B. Éléments de commentaire

N.B. Les champs lexicaux ne constituent pas une grille a priori ; ils se bâtissent dans l'interaction constante entre chaque texte particulier et l'observation systématique et méthodique du descripteur/interprète. C'est la méthode qui est générale. Cela dit, certaines catégories très larges peuvent fort bien se retrouver dans l'analyse de différents textes (ainsi de l'actorialité, de la spatialité, de la temporalité par exemple, la plupart des textes ayant ce type de coordonnées).

L'établissement des champs s'effectue par des lectures répétées qui balaient l'ensemble textuel, ce qui permet de repérer le plus de récurrences sémiques et de les articuler. C'est le sens contextuel qui est premier.

Les études distributionnelles, syntagmatiques et syntaxiques (relations entre les champs) interviennent dans le commentaire.

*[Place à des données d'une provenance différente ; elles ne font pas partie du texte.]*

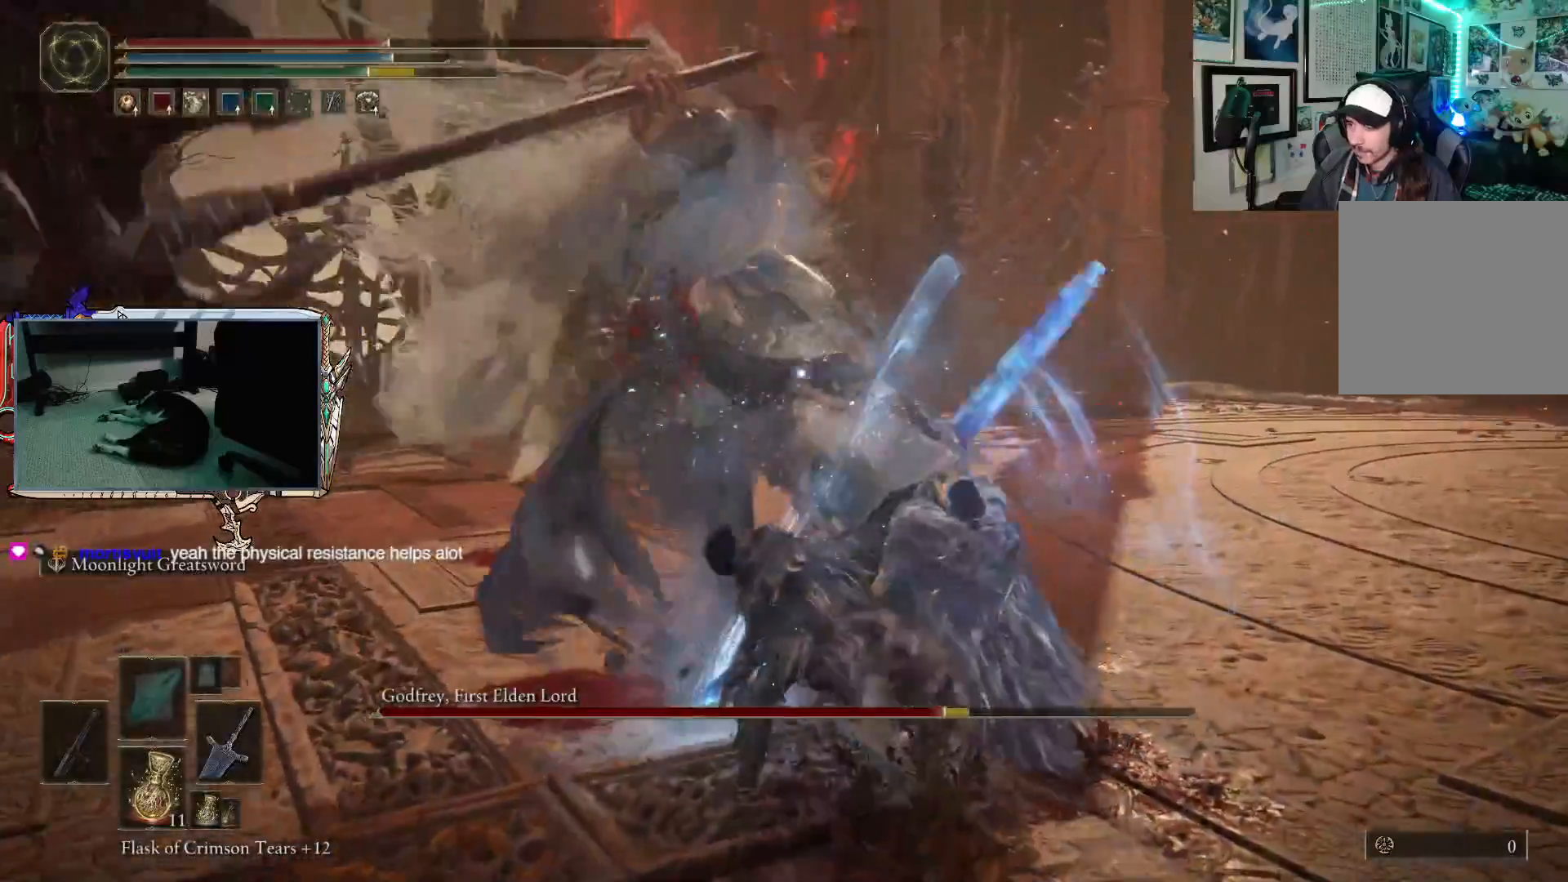
{"buttons": [], "left_stick": "left", "right_stick": "center", "events": [[33, "left_stick", "left"], [267, "B", "down"], [333, "B", "up"]]}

Ainsi, si nous examinons la première phrase (en tenant compte de l'ensemble du texte), on peut ouvrir un certain nombre de champs (confirmés par le contexte) : tous les termes lexicaux renvoient à la temporalité (« labours », « automne » et « ce matin » expriment diverses références temporelles, moment de l'année et moment de la journée ; « ont commencé » et « ce matin » expriment l'inchoativité : strictement celle-ci désigne le début d'un procès ou le premier procès d'une série cf. « dès le premier tranchant ») ; « ont commencé » renvoie à l'activité tout comme « labours » (activité transformatrice et productive, dont l'acteur-agent n'est pas présenté à ce stade) renvoie à culture, terre, horizontal (spatialité donc). « Labours » a le trait /activité en cours/ et non /résultat de l'activité/ du fait de l'association avec « ont commencé » (cf. a contrario « un corbeau s'est posé sur les labours »).

Un certain nombre de constatations sur l'implantation des champs et leurs relations invitent à voir deux parties dans ce texte, la première allant jusqu'à « colonne de neige » (on a déjà signalé la double appartenance du lexème « colonne », précision du contour, cohésion et densité, le syntagme « colonne de neige » associant l'idée de quelque chose de compact et celle de quelque chose de non compact) ; ces deux parties sont à la fois en continuité et en opposition.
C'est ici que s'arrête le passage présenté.